Why, if you squinted a certain way you could look at Gorbachev and see your ordinary common or garden western politician. No wonder Mrs Thatcher thought she could “do business” with him. Reagan, the Great Communicator, sensed a kindred spirit.

If the West could not come to an accommodation with this Soviet leader there was no hope.

For a mixture of reasons Gorbachev lived up to the part the West carved out for him. Yes, he was for peace and against further nuclear proliferation, but he also knew the money was running out. Even if he had wanted to keep pace with the West on nuclear weapons he could not afford to do so. He was pragmatic and principled.

Whatever the balance of his motivations, he was successful, with Reagan, in making the world a generally safer place. The nukes were still there, and with them the capacity to destroy the planet, but there were fewer of them and we (or someone) knew where they were.

The success Gorbachev enjoyed on the international stage was not matched at home. The public knew well enough what state the economy and the country were in. They lived with the consequences of the state’s many failings every day.

Gorbachev had a plan, perestroika, and it was a reasonable enough one, but it was not enough to deal with the enormity of the problem. It was the same with glasnost. Freedom of expression was all very well when it came to lifting the ban on Animal Farm, but could this openness apply to everyone, everywhere in the vast Soviet empire?

Gorbachev was outstanding at big picture politics, nuclear disarmament, withdrawal from Afghanistan, keeping the tanks at home when country after country opted for self-determination. It was the detailed, day to day slog involved in improving ordinary people’s lives that appeared beyond him.

Like someone standing in front of a crumbling house, he knew roughly what needed to be fixed, but not how to do it. The results of his inability or inaction were catastrophic. The economy tanked, chaos reigned, and the looters, many of them in pinstripes, moved in. Ordinary Russians felt worse off than before. They were humiliated, angry.

Perhaps no leader could have done better in the time Gorbachev turned out to have. The empire was always going to collapse, as empires do, but its decline and transition to something else could have been managed better.

The west could certainly have done more to cushion the fall. Instead it busied itself elsewhere, looking forward to dealing with a weaker Russia when the dust settled.

There was a brief time after Yeltsin when matters could have turned out differently, but it didn’t happen. Too many of those in power were benefiting from the new wild west out east.
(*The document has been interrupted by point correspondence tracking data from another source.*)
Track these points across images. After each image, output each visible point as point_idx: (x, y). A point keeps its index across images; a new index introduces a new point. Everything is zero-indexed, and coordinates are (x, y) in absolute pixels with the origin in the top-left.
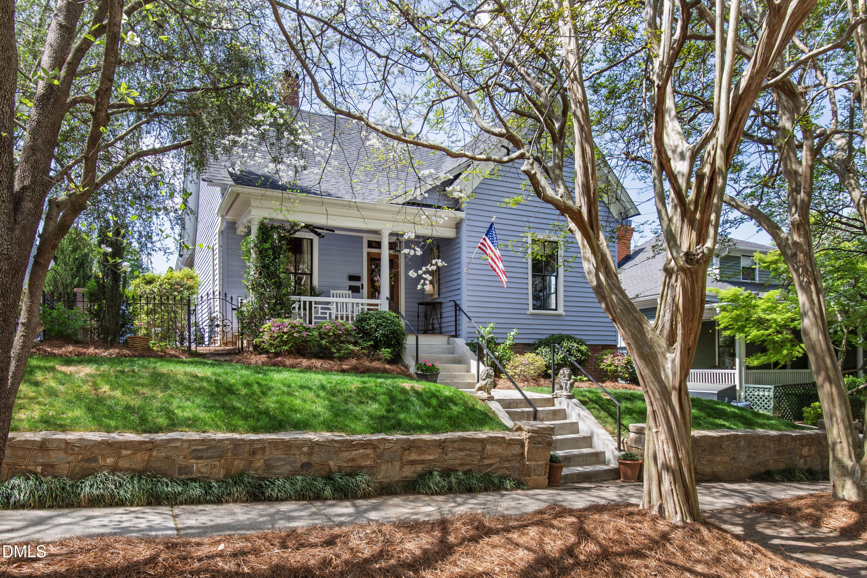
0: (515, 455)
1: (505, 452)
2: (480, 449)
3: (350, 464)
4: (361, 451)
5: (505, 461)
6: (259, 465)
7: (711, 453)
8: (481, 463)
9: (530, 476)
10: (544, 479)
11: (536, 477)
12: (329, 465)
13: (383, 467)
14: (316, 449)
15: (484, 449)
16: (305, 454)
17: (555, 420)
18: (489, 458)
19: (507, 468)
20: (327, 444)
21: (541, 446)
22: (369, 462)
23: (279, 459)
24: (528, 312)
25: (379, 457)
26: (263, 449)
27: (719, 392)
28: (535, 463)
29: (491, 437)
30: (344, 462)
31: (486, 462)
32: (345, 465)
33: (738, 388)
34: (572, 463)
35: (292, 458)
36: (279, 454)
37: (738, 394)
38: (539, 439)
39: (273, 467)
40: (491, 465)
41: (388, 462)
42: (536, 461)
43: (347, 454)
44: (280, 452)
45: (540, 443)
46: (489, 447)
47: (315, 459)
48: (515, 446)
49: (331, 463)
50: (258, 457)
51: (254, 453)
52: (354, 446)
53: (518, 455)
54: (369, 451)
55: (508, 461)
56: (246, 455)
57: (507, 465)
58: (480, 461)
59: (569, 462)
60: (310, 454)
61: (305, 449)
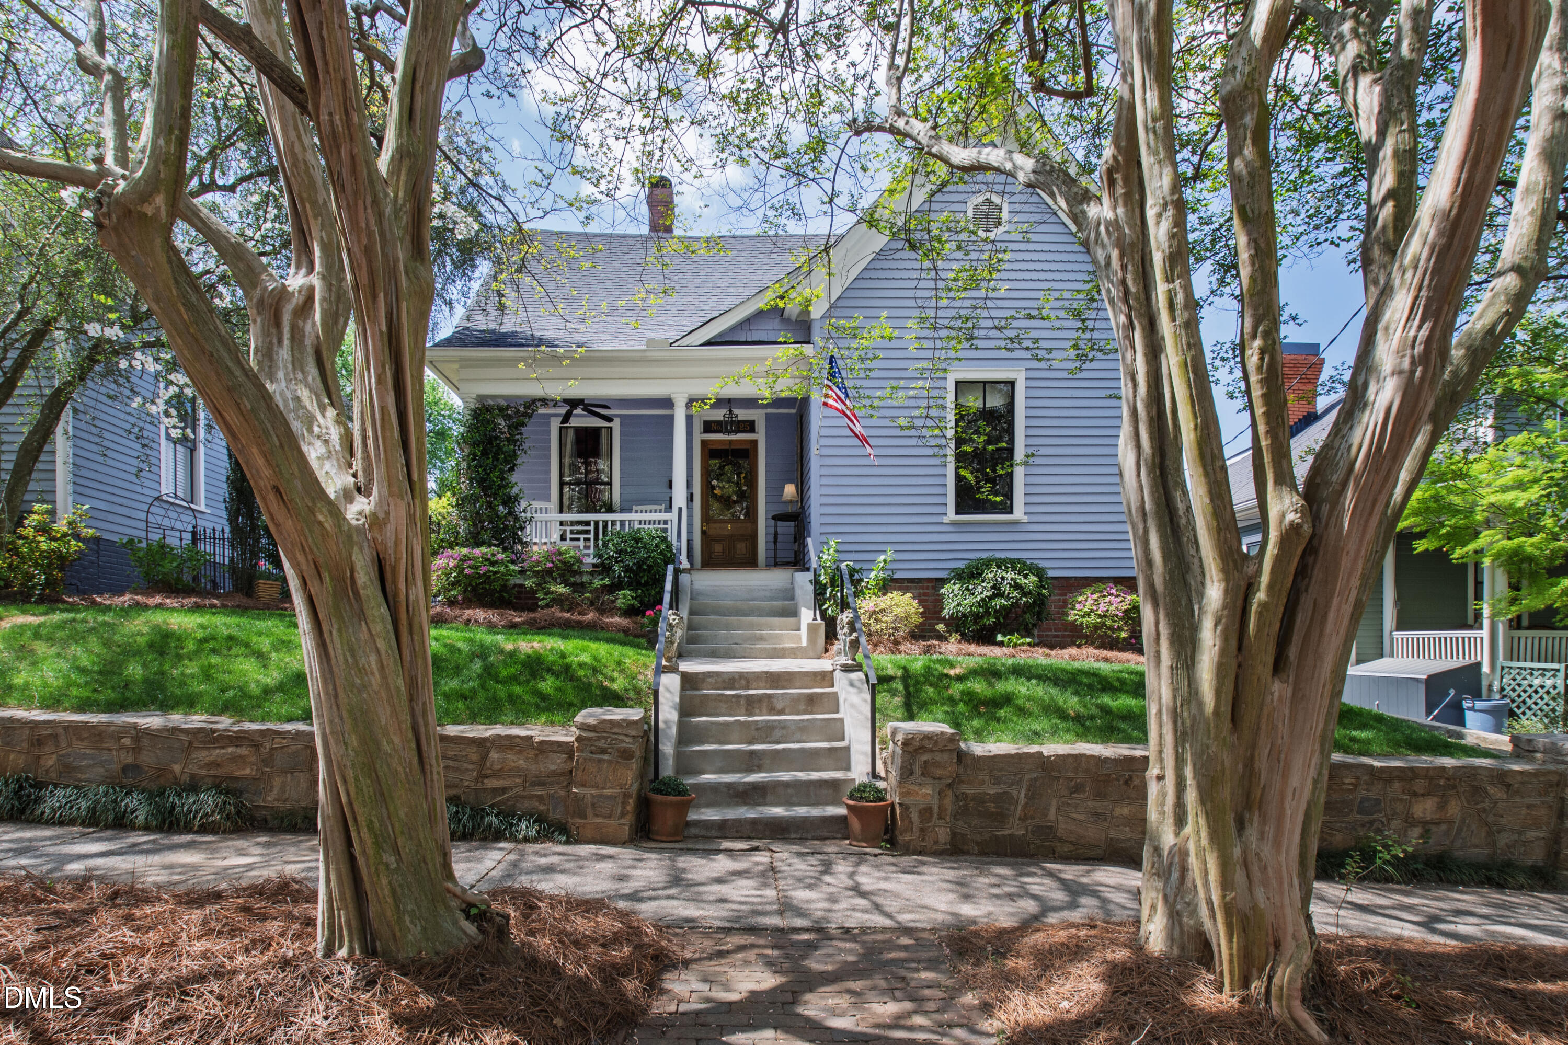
0: (554, 774)
1: (533, 767)
2: (475, 757)
3: (212, 772)
4: (230, 750)
5: (533, 784)
6: (50, 763)
7: (1099, 795)
8: (479, 786)
9: (585, 817)
10: (625, 825)
11: (598, 820)
12: (172, 771)
13: (277, 782)
14: (145, 742)
15: (485, 757)
16: (127, 749)
17: (811, 713)
18: (496, 775)
19: (540, 798)
20: (166, 734)
21: (606, 757)
22: (248, 771)
23: (84, 756)
24: (946, 520)
25: (265, 762)
26: (55, 737)
27: (1430, 677)
28: (594, 792)
29: (499, 736)
30: (201, 768)
31: (491, 783)
32: (204, 772)
33: (1486, 669)
34: (769, 798)
35: (105, 756)
36: (83, 748)
37: (1485, 683)
38: (602, 744)
39: (75, 769)
40: (504, 790)
41: (284, 772)
42: (597, 787)
43: (204, 753)
44: (85, 744)
45: (603, 751)
46: (494, 755)
47: (147, 758)
48: (556, 756)
49: (177, 768)
50: (47, 749)
51: (39, 742)
52: (216, 740)
53: (562, 774)
54: (243, 751)
55: (543, 784)
56: (25, 745)
57: (538, 791)
58: (477, 781)
59: (764, 796)
60: (136, 749)
61: (127, 741)
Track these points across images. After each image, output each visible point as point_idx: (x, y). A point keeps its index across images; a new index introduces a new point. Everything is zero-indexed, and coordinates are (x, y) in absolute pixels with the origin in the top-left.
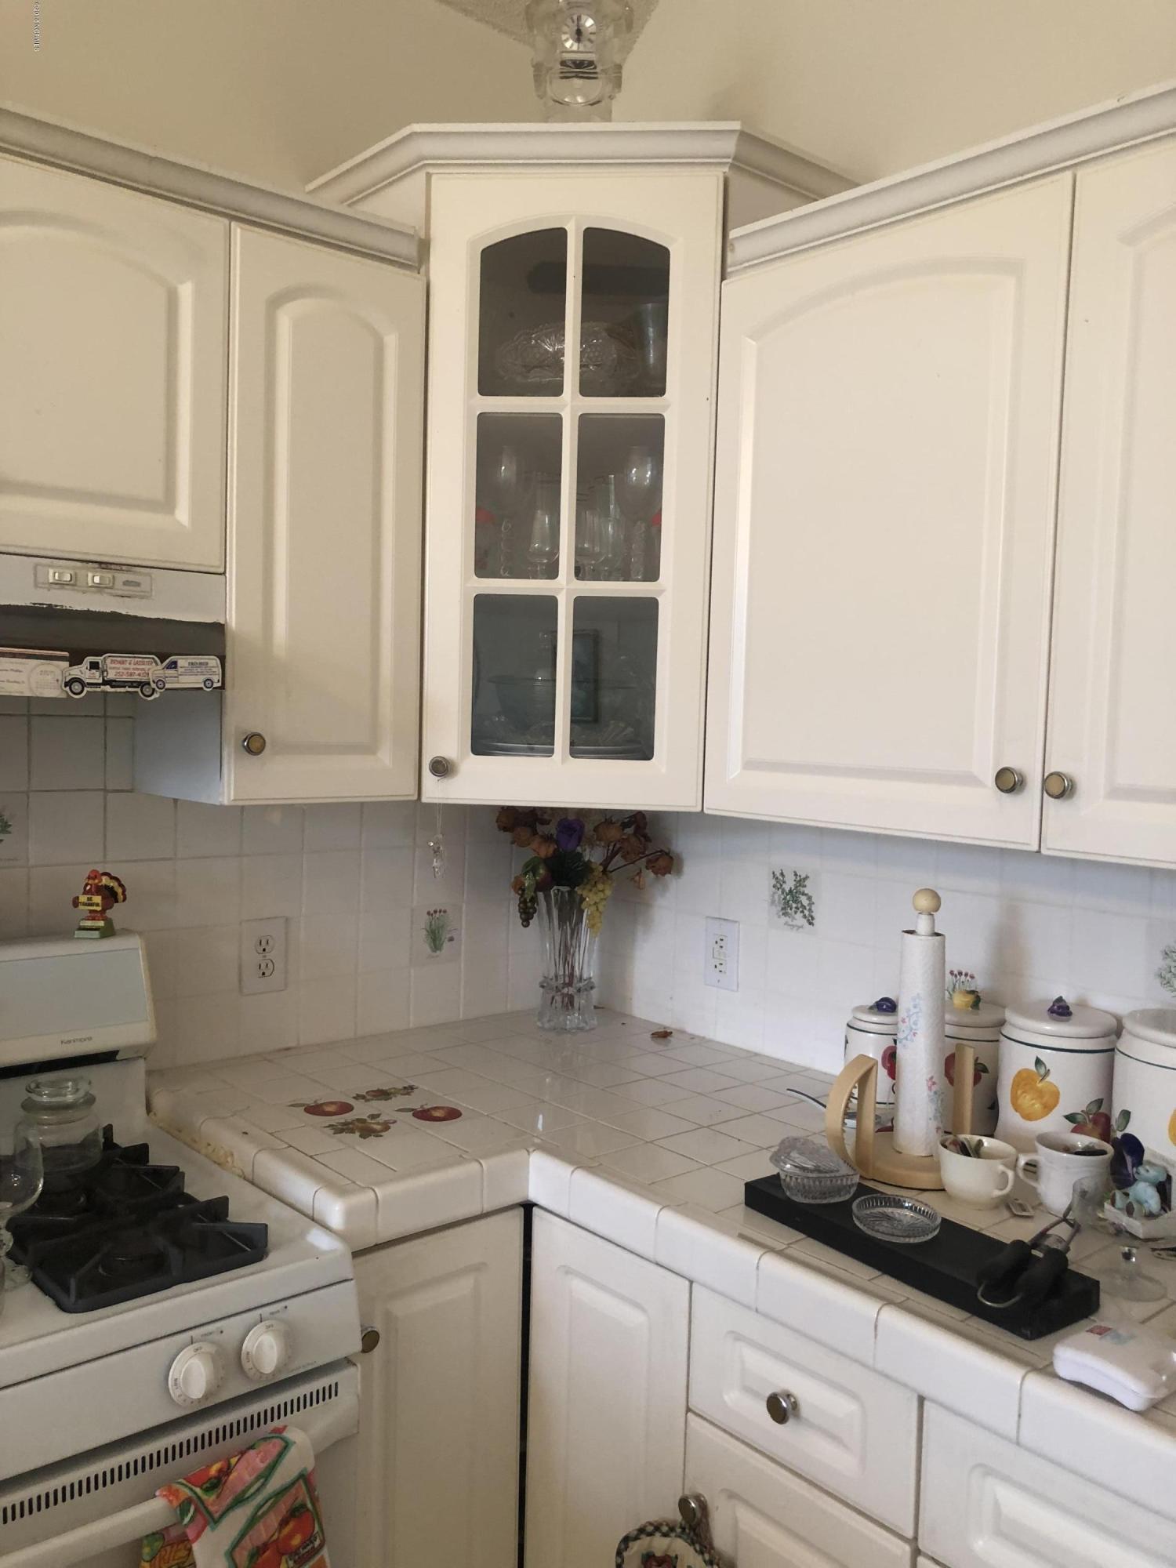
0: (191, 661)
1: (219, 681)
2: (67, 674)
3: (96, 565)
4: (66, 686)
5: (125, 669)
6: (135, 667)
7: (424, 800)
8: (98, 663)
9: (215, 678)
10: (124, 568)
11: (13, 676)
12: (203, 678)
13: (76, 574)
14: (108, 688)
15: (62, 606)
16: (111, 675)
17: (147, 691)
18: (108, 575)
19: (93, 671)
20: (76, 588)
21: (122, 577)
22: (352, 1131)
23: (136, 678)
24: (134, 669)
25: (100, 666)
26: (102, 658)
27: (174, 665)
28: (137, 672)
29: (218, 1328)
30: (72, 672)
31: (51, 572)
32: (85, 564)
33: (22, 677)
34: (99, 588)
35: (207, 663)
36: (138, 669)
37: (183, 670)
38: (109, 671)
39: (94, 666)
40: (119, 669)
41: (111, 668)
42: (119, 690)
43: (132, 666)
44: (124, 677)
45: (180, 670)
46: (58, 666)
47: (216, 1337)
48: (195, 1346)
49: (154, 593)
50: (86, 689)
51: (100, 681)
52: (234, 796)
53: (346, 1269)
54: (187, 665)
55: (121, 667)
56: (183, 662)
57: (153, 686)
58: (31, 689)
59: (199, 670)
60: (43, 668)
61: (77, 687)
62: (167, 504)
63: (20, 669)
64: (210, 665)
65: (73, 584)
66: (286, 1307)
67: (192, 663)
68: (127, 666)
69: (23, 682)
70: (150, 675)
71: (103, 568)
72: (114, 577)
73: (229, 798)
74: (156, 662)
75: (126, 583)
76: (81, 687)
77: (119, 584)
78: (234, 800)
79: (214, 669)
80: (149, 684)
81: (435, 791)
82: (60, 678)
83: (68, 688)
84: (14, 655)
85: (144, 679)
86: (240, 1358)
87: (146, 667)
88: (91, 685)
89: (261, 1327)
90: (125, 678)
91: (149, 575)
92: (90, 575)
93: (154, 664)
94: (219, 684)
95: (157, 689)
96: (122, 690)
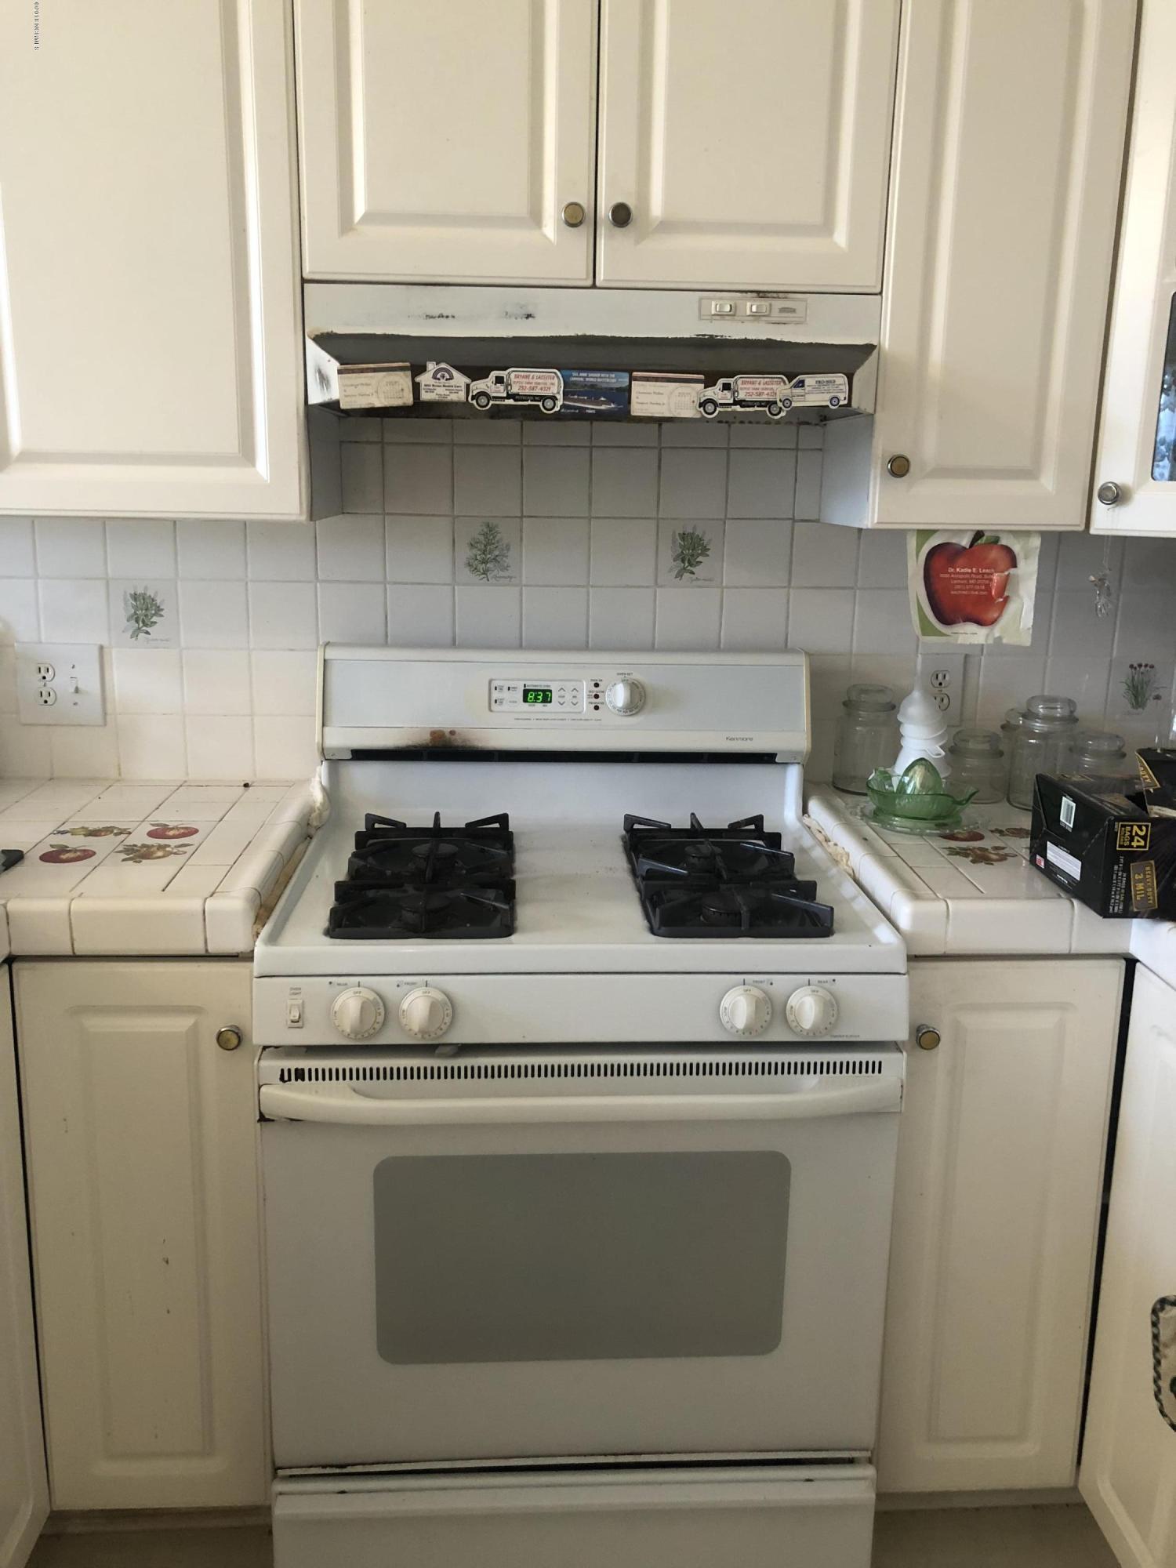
0: (817, 379)
1: (845, 398)
2: (702, 395)
3: (755, 295)
4: (700, 407)
5: (754, 389)
6: (764, 386)
7: (1092, 531)
8: (730, 384)
9: (842, 396)
10: (781, 295)
11: (655, 398)
12: (828, 396)
13: (735, 304)
14: (738, 408)
15: (722, 336)
16: (741, 396)
17: (775, 410)
18: (765, 303)
19: (725, 392)
20: (736, 318)
21: (778, 304)
22: (967, 856)
23: (764, 398)
24: (763, 389)
25: (732, 387)
26: (733, 379)
27: (801, 384)
28: (766, 392)
29: (768, 980)
30: (706, 394)
31: (713, 304)
32: (744, 294)
33: (664, 399)
34: (756, 317)
35: (834, 381)
36: (766, 389)
37: (810, 388)
38: (740, 391)
39: (726, 387)
40: (748, 389)
41: (741, 389)
42: (748, 409)
43: (762, 386)
44: (753, 396)
45: (807, 389)
46: (693, 389)
47: (765, 986)
48: (746, 987)
49: (808, 319)
50: (718, 409)
51: (731, 401)
52: (878, 518)
53: (901, 965)
54: (814, 383)
55: (751, 388)
56: (810, 380)
57: (780, 404)
58: (670, 411)
59: (826, 388)
60: (680, 390)
61: (710, 408)
62: (827, 226)
63: (661, 392)
64: (837, 383)
65: (733, 313)
66: (834, 980)
67: (819, 382)
68: (757, 386)
69: (664, 404)
70: (778, 394)
71: (762, 297)
72: (771, 305)
73: (872, 522)
74: (784, 382)
75: (783, 310)
76: (713, 407)
77: (775, 312)
78: (878, 523)
79: (841, 387)
80: (775, 403)
81: (1107, 521)
82: (695, 399)
83: (702, 409)
84: (657, 379)
85: (771, 398)
86: (785, 1010)
87: (775, 387)
88: (722, 405)
89: (808, 989)
90: (755, 398)
91: (805, 300)
92: (749, 304)
93: (782, 384)
94: (846, 402)
95: (783, 408)
96: (751, 409)
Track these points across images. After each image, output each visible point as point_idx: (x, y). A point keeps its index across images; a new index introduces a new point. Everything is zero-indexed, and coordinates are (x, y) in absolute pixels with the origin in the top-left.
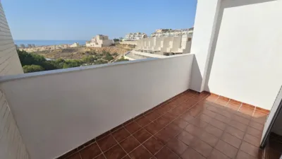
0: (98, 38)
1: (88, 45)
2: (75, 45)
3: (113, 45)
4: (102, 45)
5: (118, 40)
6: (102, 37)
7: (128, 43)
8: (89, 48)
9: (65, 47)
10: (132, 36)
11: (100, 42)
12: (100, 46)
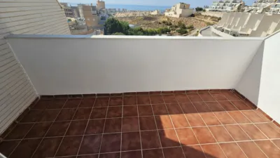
0: (178, 5)
1: (166, 14)
3: (193, 15)
4: (181, 16)
5: (201, 9)
6: (184, 6)
7: (212, 14)
8: (167, 17)
11: (179, 11)
12: (178, 16)
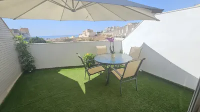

When the oligarchs became too greedy it took a real gangster to rein them in, one who was happy to fuel the narrative that Russia had been taken advantage of by outsiders. Here was a leader who promised to put that right, to make Russia great again.

Which brings us to today and the new Cold War, in every sense, stretching from Ukraine to our own hearths. For many Russians, Gorbachev has been held up as a warning of what happens when you start to trust the west. One minute they give you the Nobel peace prize, the next Nato is on your doorstep. Likewise, goes the thinking from the other side, Russia will never change, it will always fear outsiders (with good reason).

For all the tributes paid to him by world leaders, Gorbachev was ultimately a politician like any other. He did what he could when he could, for mostly the right reasons. Russians may judge him harshly for now; history has yet to make up its mind.